Weiterbildung mit dem Chef besprechen: so klappt das Gespräch

· 7 Min. Lesezeit · Dr. Jens Aichinger
Mann im Büro bespricht ein Dokument mit seinem Vorgesetzten am Schreibtisch

Das Gespräch mit dem Chef über eine Weiterbildung entscheidet oft, ob du sie überhaupt machen kannst. Die Kernfrage lautet nicht nur “Darf ich”, sondern “Wer zahlt, wer stellt frei, was erwartet ihr von mir danach”. Wenn du unvorbereitet reingehst, bekommst du meist ein höfliches Später. Wenn du mit Zahlen und einer klaren Idee reingehst, sagen viele Firmen überraschend schnell ja.

Dieser Artikel zeigt dir, wie du das Gespräch vorbereitest, timed und führst. Er ist für Beschäftigte in festen Jobs gedacht, die eine längere Weiterbildung (ab drei Monaten oder relevantem Zeitaufwand) machen wollen.

Warum die meisten Gespräche scheitern

Aus meiner Beratungspraxis weiß ich, dass Arbeitnehmer drei Muster zeigen, die vorhersehbar zum Nein führen:

  1. Sie starten emotional. “Ich möchte mich weiterentwickeln” ist zu vage. Der Chef hört: Der will wahrscheinlich den Job wechseln.
  2. Sie fragen zu früh nach Geld. Wer im ersten Satz “Und zahlt die Firma das?” fragt, wirkt transaktional.
  3. Sie haben kein Konzept. Ohne konkreten Kurs, konkrete Dauer, konkreten Nutzen bleibt das Thema Smalltalk.

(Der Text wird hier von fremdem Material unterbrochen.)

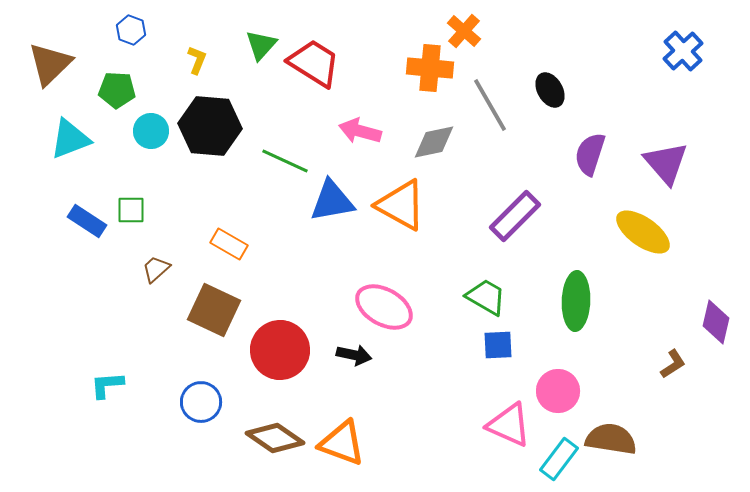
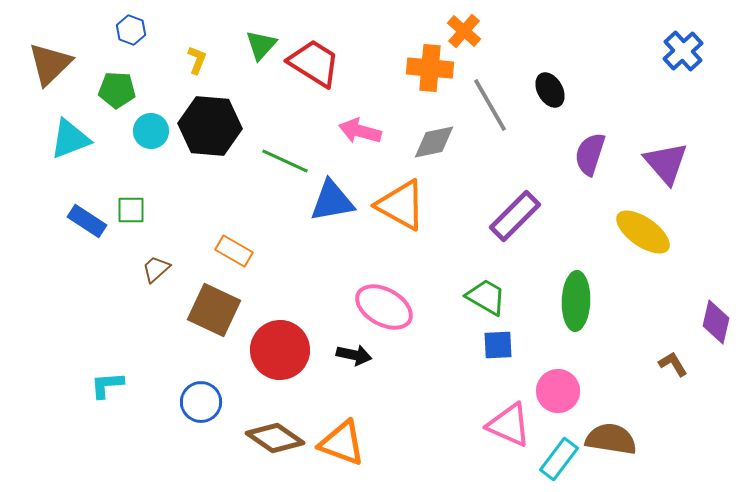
orange rectangle at (229, 244): moved 5 px right, 7 px down
brown L-shape at (673, 364): rotated 88 degrees counterclockwise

Was die Firma hören will: Du hast nachgedacht, du weißt was du willst, du weißt was es kostet, du hast dir überlegt wie die Arbeit weiterläuft. Wenn du das lieferst, rückt das Gespräch in eine andere Tonlage.

Timing: wann du ansprichst

Nicht jeder Moment ist geeignet. Gut sind:

  • Nach einem erfolgreichen Projekt. Du hast Kapital eingezahlt, jetzt fragst du.
  • Im jährlichen Mitarbeitergespräch. Dort gehört das Thema hin, das ist strukturell vorgesehen.
  • Bei einer anstehenden Veränderung. Neue Software, neue Abteilungsstruktur, neue Strategie das sind natürliche Anlässe.

Schlecht sind:

  • Kurz vor einem großen Deadline-Druck.
  • Im gleichen Atemzug wie eine Gehaltsverhandlung.
  • Als Erster am Montagmorgen.
  • Als Letzter vor dem Urlaub.

Wenn du das Gespräch explizit anmelden willst, formuliere es klar: “Ich würde gern zwanzig Minuten über eine Weiterbildung sprechen, die aus meiner Sicht zum Team passen könnte. Hast du nächste Woche einen Slot?”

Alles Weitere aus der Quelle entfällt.